The format for the celebration of Black interests that has evolved over time raises some very serious questions about what we as African descendant people want for ourselves and expect from America. Our pattern of celebration, I submit, is fundamentally flawed in several essential respects.
It is a cultural, fundamentally a historical, permission seeking and erosive in political structure and content. After over a half century of observation and participation it pains me to say that. It is equally painfully, but necessary, to publicly confess this conclusion.
This brief essay is certainly not a criticism of Dr. King. Dr. King was assassinated a half century ago. This brief essay is a critique of the living and what we have done, and failed to do, with the legacy of our ancestors and our struggle for freedom justice and equality. Because we as African Americans, so desperately, seek permission “to be included” on America’s pages of history, we are reluctant to tell the entire story – “less we offend”.

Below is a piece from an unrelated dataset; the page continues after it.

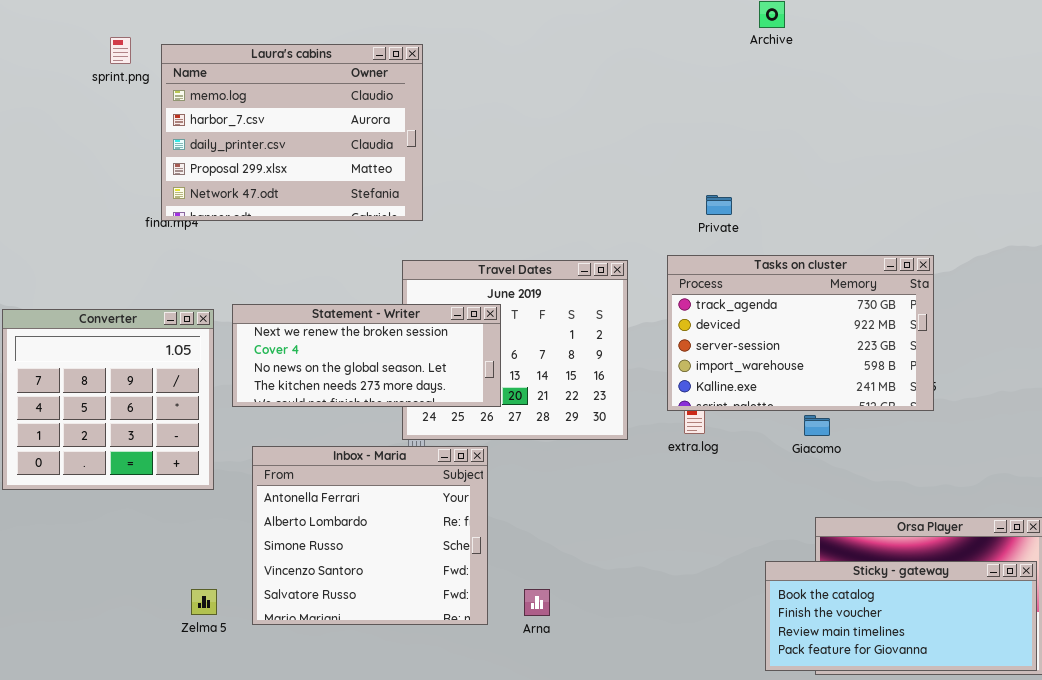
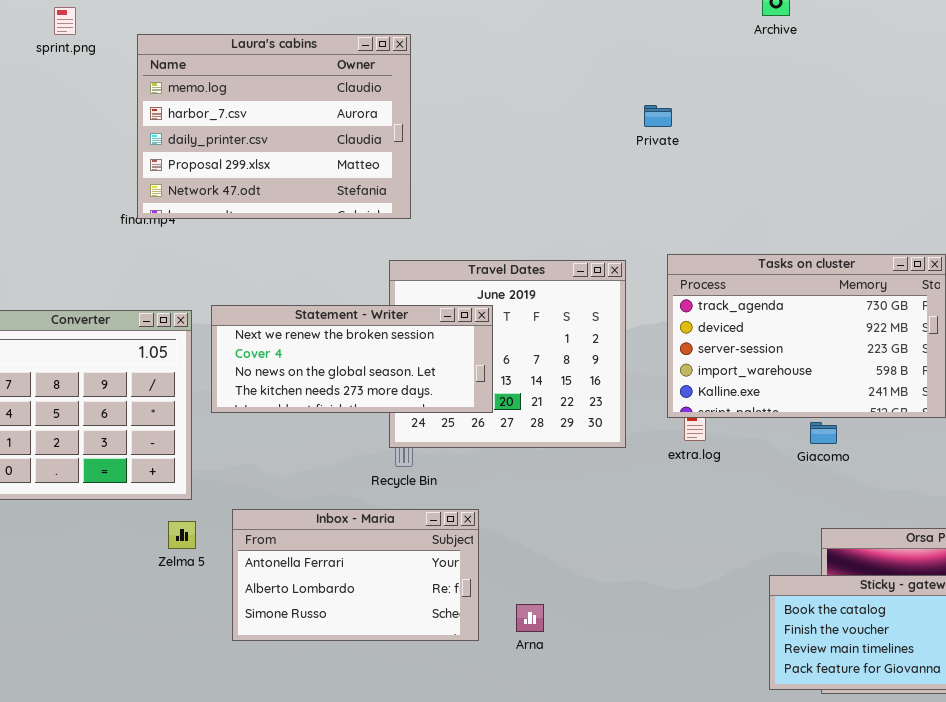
sprint.png: [110,37,131,64] -> [54,7,76,35], moved
Private: [706,195,732,215] -> [644,105,672,127], moved
Inbox - Maria: [252,446,488,625] -> [232,509,479,641], resized
Zelma 5: [191,589,217,615] -> [168,521,196,549], moved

For example, our accepted definition of Dr. King “and the movement” is frozen in 1963. That image of each is also encapsulated and insufficiently analyzed in the “I Have a Dream” speech.
A speech no matter how beautiful and timely recited, cannot on its own stand as a description of the hope of a people; neither can it serve as a strategy to address the battles that remain to be fought and the victories that are yet to be won. Our celebrations must become as reflective of our concerns for the future as they are concerned with the events in our collective past.
Too many contemporary Black leaders have seemingly put the burden of eliminating racial injustice on “the shoulders of the dead”. We now seem to celebrate death and not life. We celebrate sacrifice and not gain. We have permitted our legacy and story of human suffering to become an ordinary page of the American narrative. We fail to weigh the cost of being a people who live without living heroes.
Perhaps it is a consequence of social conditioning that the pattern of celebrating our collective selves has gotten so twisted.
A viable agenda for celebrating the interests and empowerment of African descendant people would exist today if we “honored death” and “celebrated life”. Today, no such active agenda exists. In fact, there is very little in the Black lexicon of celebrations that exalts life “on this side of the “Jordan River”.
Our special celebrations are consumed by the very concept of death as the pathway to liberation, and unconditional love and forgiveness as the bridge to “eternal life. This political frame of reference and approach to understanding and valuing “Black specialness”, positions our heroes and our sheroes somewhere between the Easter Bunny and the Tooth Fairy as agents for the fostering of meaningful social change.
We must be better than we are. Our future generations deserve more.
Dr. William Small, Jr. is a retired educator and former Trustee and Board Chairman at South Carolina State University.